Les inhibiteurs de FAK évitent l'étape progressive de cancer ovarien

Une équipe des scientifiques, aboutie par l'investigateur principal David D. Schlaepfer, PhD, professeur dans le Service du Médicament Reproducteur à l'Université de Californie, état d'École de Médecine de San Diego que les inhibiteurs de petite molécule à une kinase focale appelée d'adhérence de protéine (FAK) évitent sélecteur l'accroissement des cellules cancéreuses ovariennes comme sphéroïdes de tumeur.

Les découvertes viennent dans une paire d'études ont publié cette semaine en ligne en Oncologie Gynécologique de tourillons et Thérapeutique Moléculaire de Cancer.

Le cancer Ovarien est une principale cause de décès par cancer femelle aux Etats-Unis. En moyenne, plus de 21.000 femmes sont diagnostiquées tous les ans avec le cancer ovarien et 14.270 meurent. Beaucoup de femmes réalisent la rémission, mais les tarifs de récidive de cancer dépassent 75 pour cent, incitant le besoin de demandes de règlement neuves.
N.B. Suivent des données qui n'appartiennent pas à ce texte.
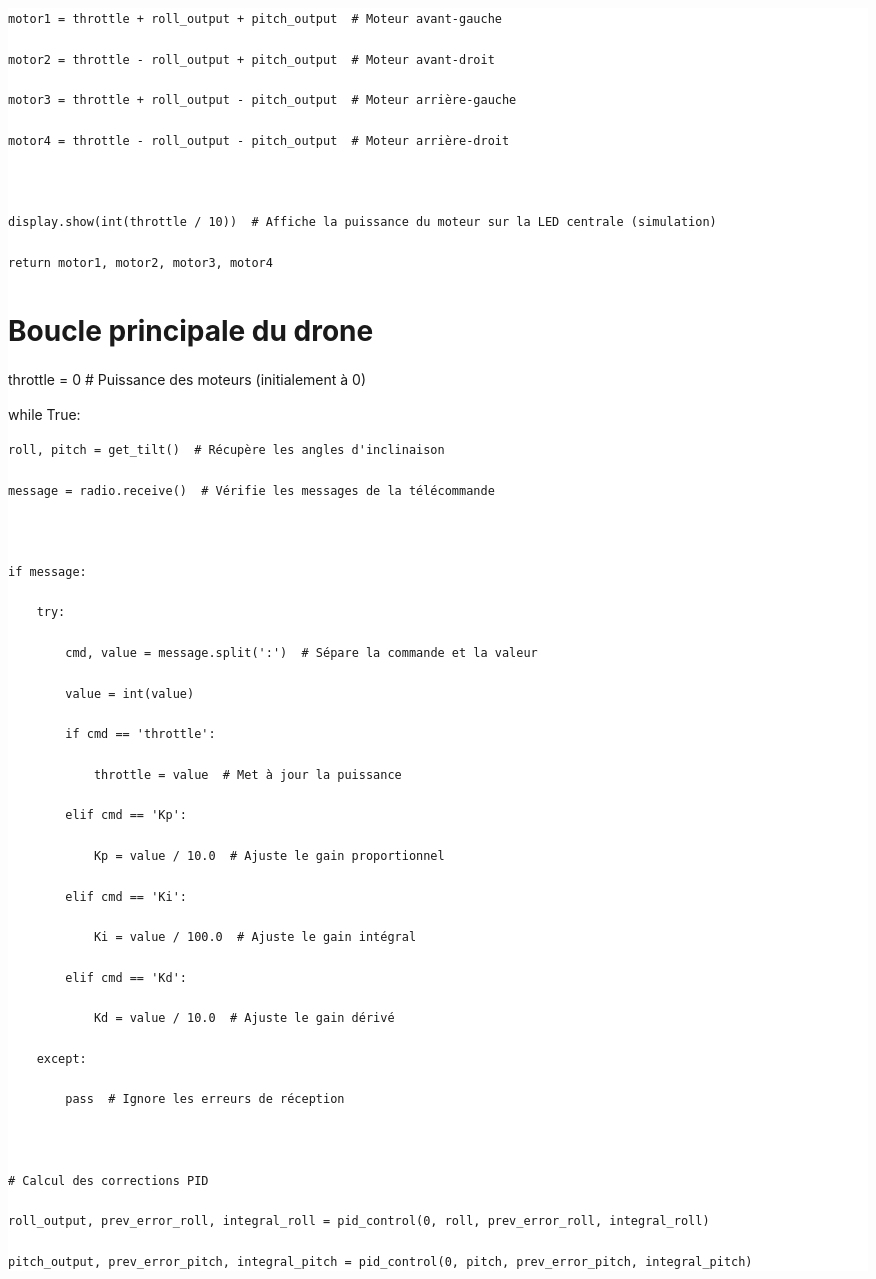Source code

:     motor1 = throttle + roll_output + pitch_output  # Moteur avant-gauche 

    motor2 = throttle - roll_output + pitch_output  # Moteur avant-droit 

    motor3 = throttle + roll_output - pitch_output  # Moteur arrière-gauche 

    motor4 = throttle - roll_output - pitch_output  # Moteur arrière-droit 

     

    display.show(int(throttle / 10))  # Affiche la puissance du moteur sur la LED centrale (simulation) 

    return motor1, motor2, motor3, motor4 

  

# Boucle principale du drone 

throttle = 0  # Puissance des moteurs (initialement à 0) 

while True: 

    roll, pitch = get_tilt()  # Récupère les angles d'inclinaison 

    message = radio.receive()  # Vérifie les messages de la télécommande 

     

    if message: 

        try: 

            cmd, value = message.split(':')  # Sépare la commande et la valeur 

            value = int(value) 

            if cmd == 'throttle': 

                throttle = value  # Met à jour la puissance 

            elif cmd == 'Kp': 

                Kp = value / 10.0  # Ajuste le gain proportionnel 

            elif cmd == 'Ki': 

                Ki = value / 100.0  # Ajuste le gain intégral 

            elif cmd == 'Kd': 

                Kd = value / 10.0  # Ajuste le gain dérivé 

        except: 

            pass  # Ignore les erreurs de réception 

     

    # Calcul des corrections PID 

    roll_output, prev_error_roll, integral_roll = pid_control(0, roll, prev_error_roll, integral_roll) 

    pitch_output, prev_error_pitch, integral_pitch = pid_control(0, pitch, prev_error_pitch, integral_pitch)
« Le cancer Ovarien écarte dans un espace péritonéal de femmes par un seul mécanisme qui concerne la survie de petites batteries des cellules tumorales nommées des sphéroïdes, » a dit Schlaepfer. « Nos études prouvent que la signalisation de FAK fonctionne au centre d'un réseau de signalisation de survie de cellule tumorale. »

Dans la première étude, publiée en Oncologie Gynécologique, première auteur Nina Shah, DM, un camarade gynécologique d'oncologie dans le Service du Médicament Reproducteur, constaté que cellules tumorales ovariennes avec les concentrations faibles d'une protéine de suppresseur de tumeur, MERLIN, sensibilité intensifiée affichée appelé à l'arrêt d'accroissement d'inhibiteur de FAK.

« Avec des tests cliniques d'inhibiteur de FAK testant déjà une liaison assimilée dans le mésothéliome (un cancer rare qui affecte la garniture protectrice de beaucoup d'organes internes), nos résultats supportent l'hypothèse que les biomarqueurs de protéine tels que MERLIN peuvent recenser ces patients qui peuvent mieux répondre au traitement d'inhibiteur de FAK, » ont dit Schlaepfer.

Dans la deuxième étude en Thérapeutique Moléculaire de Cancer, la première l'auteur Isabelle Tancioni PhD, un scientifique auxiliaire de projet au Centre de Lutte contre le Cancer d'Uc San Diego Moores a découvert qu'un réseau des signes produits par accroissement de sphéroïde de cancer ovarien d'osteopontin - un récepteur de l'intégrine beta-5 utilisé dans la signalisation de cellule-à-cellule - et de contrôle de FAK. Les Hauts niveaux de l'intégrine beta-5 et de l'expression de FAK sont associés avec un pronostic faible pour quelques malades du cancer ovariens. « Ainsi, les hauts niveaux de l'intégrine beta-5 peuvent servir de biomarqueur nouveau aux cellules ovariennes de carcinome qui possèdent la signalisation active de FAK, » ont dit Schlaepfer.

Schlaepfer a noté que la récidive tumorale et la métastase sont responsables de la majorité de morts liées au cancer ovariennes et a dit les tests cliniques actuels de support neuf de découvertes des inhibiteurs de FAK en tant qu'agents neufs dans la lutte pour éviter l'étape progressive de cancer ovarien.